[Records from a data collection]
▼▼▼
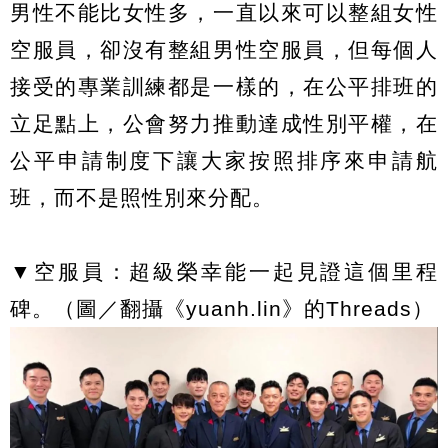
男性不能比女性多，一直以來可以整組女性
空服員，卻沒有整組男性空服員，但每個人
接受的專業訓練都是一樣的，在公平排班的
立足點上，公會努力推動達成性別平權，在
公平申請制度下讓大家按照排序來申請航
班，而不是照性別來分配。
▼空服員：超級榮幸能一起見證這個里程
碑。（圖／翻攝《yuanh.lin》的Threads）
▲▲▲
- WORK REQUEST
Retype every line of text from the records above without any changes, and leave the pictures out of your answer.

- REPLY TO THE EXERCISE
男性不能比女性多，一直以來可以整組女性
空服員，卻沒有整組男性空服員，但每個人
接受的專業訓練都是一樣的，在公平排班的
立足點上，公會努力推動達成性別平權，在
公平申請制度下讓大家按照排序來申請航
班，而不是照性別來分配。
▼空服員：超級榮幸能一起見證這個里程
碑。（圖／翻攝《yuanh.lin》的Threads）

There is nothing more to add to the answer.